What is it in our makeup that keeps us going when it seems like we're old enough to quit work and we should be trying to take it easy? Today's article in The Washington Post (here) about the failure of two Indy car racing icons to retire and stay retired seems to have currency for lots of us retired folks. Michael Andretti and Al Unser, Jr. are back at racing again this year, having officially retired a year or so ago. As Unser put it, they just can't stay away:
"Both of us couldn't make the clean break," said Unser, who said he's giddy to be preparing for his 18th Indianapolis 500 ... I thought I could make a clean break away from it ... I'm not doing this for a living. I'm doing this because I love racing, and that's what I want to do."
When I retired from teaching linguistics, I thought I'd spend the rest of my life doing oil painting, exploring the mountains of Montana, and maybe doing some fishing. Now, ten years later, I still haven't touched the huge supply of art equipment my students gave me as a retirement gift. I quickly sold the pickup truck that I planned to drive in the mountains. And it didn't take me long to discover that I don't much like to fish. Meanwhile, it was very hard for me to get linguistics out of my system.

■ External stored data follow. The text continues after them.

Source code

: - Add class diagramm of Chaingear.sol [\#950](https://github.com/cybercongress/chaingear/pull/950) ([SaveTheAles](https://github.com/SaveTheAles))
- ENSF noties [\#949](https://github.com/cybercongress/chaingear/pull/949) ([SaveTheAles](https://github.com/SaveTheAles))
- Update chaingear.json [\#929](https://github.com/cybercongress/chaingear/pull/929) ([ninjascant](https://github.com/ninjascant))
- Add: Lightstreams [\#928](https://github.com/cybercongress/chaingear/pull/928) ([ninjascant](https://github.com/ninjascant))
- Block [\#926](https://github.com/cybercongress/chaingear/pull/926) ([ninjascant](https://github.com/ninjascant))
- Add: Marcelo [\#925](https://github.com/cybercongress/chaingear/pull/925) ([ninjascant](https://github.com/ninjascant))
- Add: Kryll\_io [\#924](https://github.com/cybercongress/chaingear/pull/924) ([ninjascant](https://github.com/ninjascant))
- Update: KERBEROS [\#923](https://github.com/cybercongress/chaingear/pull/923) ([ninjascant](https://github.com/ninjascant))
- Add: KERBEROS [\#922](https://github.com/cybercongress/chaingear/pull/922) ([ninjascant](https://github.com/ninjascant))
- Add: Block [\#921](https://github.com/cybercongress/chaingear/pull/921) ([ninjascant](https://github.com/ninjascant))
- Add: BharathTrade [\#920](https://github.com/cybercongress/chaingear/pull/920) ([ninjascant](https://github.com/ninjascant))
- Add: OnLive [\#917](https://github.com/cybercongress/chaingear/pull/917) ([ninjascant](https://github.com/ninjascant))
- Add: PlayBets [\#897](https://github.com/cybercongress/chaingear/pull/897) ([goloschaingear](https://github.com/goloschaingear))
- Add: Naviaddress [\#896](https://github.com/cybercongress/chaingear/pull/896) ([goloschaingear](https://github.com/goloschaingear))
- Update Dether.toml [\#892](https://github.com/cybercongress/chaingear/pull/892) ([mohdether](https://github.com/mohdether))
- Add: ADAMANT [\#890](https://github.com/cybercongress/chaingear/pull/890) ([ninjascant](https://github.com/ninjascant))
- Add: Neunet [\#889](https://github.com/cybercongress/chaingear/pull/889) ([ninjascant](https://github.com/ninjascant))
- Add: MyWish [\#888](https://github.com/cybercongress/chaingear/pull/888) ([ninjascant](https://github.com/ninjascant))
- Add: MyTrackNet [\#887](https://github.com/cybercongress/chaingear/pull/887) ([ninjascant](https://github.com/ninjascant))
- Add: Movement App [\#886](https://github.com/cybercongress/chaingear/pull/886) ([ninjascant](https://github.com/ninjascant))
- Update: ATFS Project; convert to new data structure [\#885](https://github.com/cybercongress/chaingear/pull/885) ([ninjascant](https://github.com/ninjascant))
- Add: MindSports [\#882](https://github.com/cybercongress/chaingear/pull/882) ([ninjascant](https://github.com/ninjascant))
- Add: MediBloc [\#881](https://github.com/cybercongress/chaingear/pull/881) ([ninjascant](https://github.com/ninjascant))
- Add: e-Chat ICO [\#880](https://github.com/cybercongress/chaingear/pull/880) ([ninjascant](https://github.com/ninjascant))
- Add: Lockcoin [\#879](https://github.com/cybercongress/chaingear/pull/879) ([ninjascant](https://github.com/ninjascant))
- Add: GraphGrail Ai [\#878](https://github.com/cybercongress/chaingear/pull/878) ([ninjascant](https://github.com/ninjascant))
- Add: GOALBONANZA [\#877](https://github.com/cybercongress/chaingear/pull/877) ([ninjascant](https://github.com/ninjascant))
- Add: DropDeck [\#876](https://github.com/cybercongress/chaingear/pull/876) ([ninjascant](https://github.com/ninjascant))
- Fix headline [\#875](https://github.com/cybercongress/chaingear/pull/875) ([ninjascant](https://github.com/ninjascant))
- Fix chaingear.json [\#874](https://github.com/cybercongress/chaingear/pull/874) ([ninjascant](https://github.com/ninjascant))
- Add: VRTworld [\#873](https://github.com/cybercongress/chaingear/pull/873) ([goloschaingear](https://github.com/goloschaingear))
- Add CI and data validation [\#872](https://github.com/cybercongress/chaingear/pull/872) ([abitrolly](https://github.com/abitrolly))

Like Al Unser, Jr., I couldn't make a clean break. I've also noticed this in many of my colleagues who tried to retire. Among others, Dwight Bollinger, Peter Ladefoged, and Eric Hamp easily come to mind. We love linguistics and that's what we want to keep on doing. Like them, I've failed the course, Standard Retirement 101, several times in the past ten years. I don't teach university classes any longer but I continue to consult, review tenure and promotion applications, read new stuff (and old stuff too), give lectures once in a while, evaluate grant applications and book prospectuses, see more of the world, serve on boards, and, mostly, do a lot of writing. There's a better name for "retirement" here. Let's call it "phase II."
For those of us who love what we do and whose minds are still relatively clear, retirement is probably not the time for dropping everything to sun ourselves on the beach or play shuffleboard in Florida. It's the time to reflect, synthesize, and bring together those loose ends that have nagged at us until now. It's the time to write the books and articles that we didn't seem to have time for while we worked every day in the classroom. And it's a freeing time, with no administrative tasks to interfere with our research and writing, no tenure to strive for, no annual course evaluations, no tests to grade, and no more endless university committees to serve on.
Like Unser, I'm giddy (well, happy anyway) about this phase of my life, whether it's called "retirement" or simply "phase II." And I want to report to younger scholars that there's no need to be afraid of reaching this wonderful stage of life.